I think for any company that wants to attract and keep great talent, we need a flexible workforce and the flexibility to be able to manage our time around kids, school activities and life outside of work. As a working parent I need to be able to support my children and be able to do my job properly, so that balance is really important.
What is an achievement either at work or outside of work that you feel proud of?
I'm really proud to be involved in fundraising for a non-profit organization called Room to Read, a global movement to end illiteracy and gender inequality through education. A third of the world’s children remain cut off from education and over 750 million people are illiterate, and two thirds of those are women and girls. Having two daughters influences why this cause is so important for me. Enabling more choices for women and girls through education has been inspiring to be involved in.

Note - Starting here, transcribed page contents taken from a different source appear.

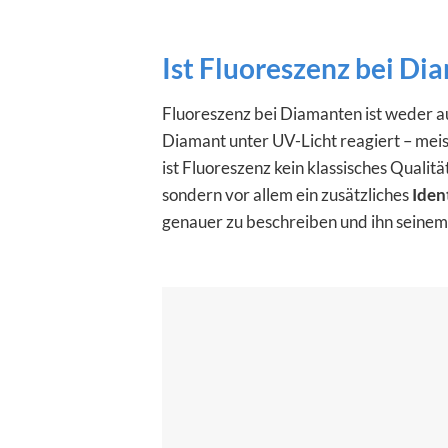
Ist Fluoreszenz bei Di
Fluoreszenz bei Diamanten ist weder au
Diamant unter UV-Licht reagiert – mei
ist Fluoreszenz kein klassisches Qualit
sondern vor allem ein zusätzliches
Iden
genauer zu beschreiben und ihn seinem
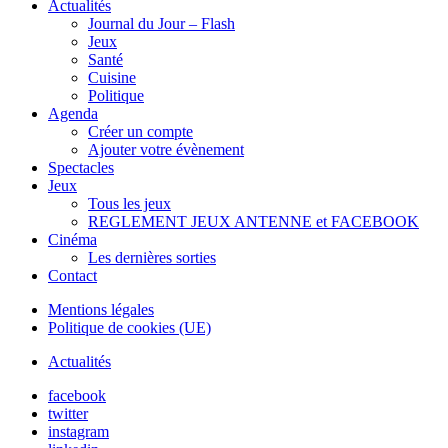
Actualités
Journal du Jour – Flash
Jeux
Santé
Cuisine
Politique
Agenda
Créer un compte
Ajouter votre évènement
Spectacles
Jeux
Tous les jeux
REGLEMENT JEUX ANTENNE et FACEBOOK
Cinéma
Les dernières sorties
Contact
Mentions légales
Politique de cookies (UE)
Actualités
facebook
twitter
instagram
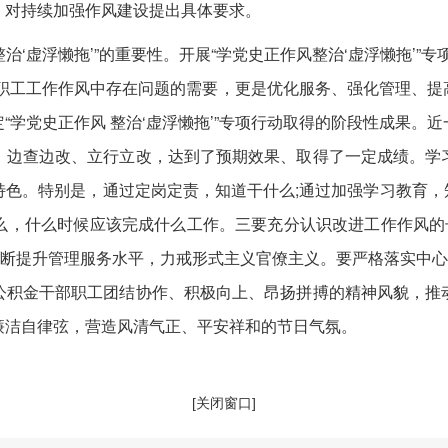
，对持续加强作风建设提出具体要求。
虚浮懒拖’”的重要性。开展“学党史正作风整治‘虚浮懒拖’”专
部职工工作作风中存在问题的需要，更是优化服务、强化管理、提
“学党史正作风 整治‘虚浮懒拖’”专项行动取得的阶段性成果。
，边查边改、立行立改，达到了预期效果、取得了一定成绩。学
色。特别是，通过定岗定责，知道干什么;通过加强学习教育，知
么，什么时候应该完成什么工作。三要充分认识改进工作作风的长
不断提升管理服务水平，力戒形式主义官僚主义。要严格落实中心
公积金干部职工团结协作、积极向上、昂扬拼搏的精神风貌，推
廉洁自律弦，营造风清气正、平安祥和的节日气氛。
[关闭窗口]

Another achievement of mine was training to be a doula and supporting women through pregnancy and childbirth. Having experienced the process, I realized the support you have through your whole pregnancy is critical and it was something I was passionate about doing. Helping women realize that there are alternate choices out there and giving them the knowledge and power to make their own choices.
As a doula I’ve supported numerous women through coaching, educating and empowering them on their journey to motherhood. I use a lot of the same skills as a doula to mentor and coach in my career, so sharing my journey and the challenges and obstacles I've faced and how I've overcome them has been amazing and I’ve learnt a lot about who I am and my values through this process.
What advice would you give to young women about to embark on their career?
My advice for any young person would be to seek out the progressive companies with the right work culture and flexible working practices and choose a company with values that align to your own. Every company will have to step up its game in order to get the best people. So, I think if we demand those companies to be progressive to attract and retain the best talent, they will.
I'd also recommend speaking to somebody you trust and seek out mentors and coaches who can offer feedback or advice. We’ve all suffered from impostor syndrome, lacking confidence and sometimes not really sure what we're doing. Having somebody who has your back and can guide you is valuable, especially when you’re young and coming into a work environment, it can be intimidating. We're all continuously learning in our careers and there's always somebody you can go to who has similar experiences or overcome a challenge or obstacle that you may be facing. I’ve found that many people are happy to give advice and help others to be the best versions of themselves. Don’t be afraid to reach out and ask for that guidance.
Would you encourage your daughters to pursue a career in tech?
One of my big focuses is encouraging more women to come into this space. The diverse and alternative views that women bring to the table are so valuable, and it's exciting to see more females coming out of school and university interested in pursuing a career in tech.
Particularly in schools, kids are doing STEM subjects at a really young age, and it’s getting them interested and aware of the industry and their future career options, this has been especially encouraging for young girls. Even with my daughters, one of them loves STEM subjects and it's great to see her interested in those subjects without thinking that it’s for boys or that boys are better suited to these subjects.
So absolutely, I’d encourage them to go for it. We need to diversify our thinking and approach and women bring varied perspectives, experiences and skills to the mix.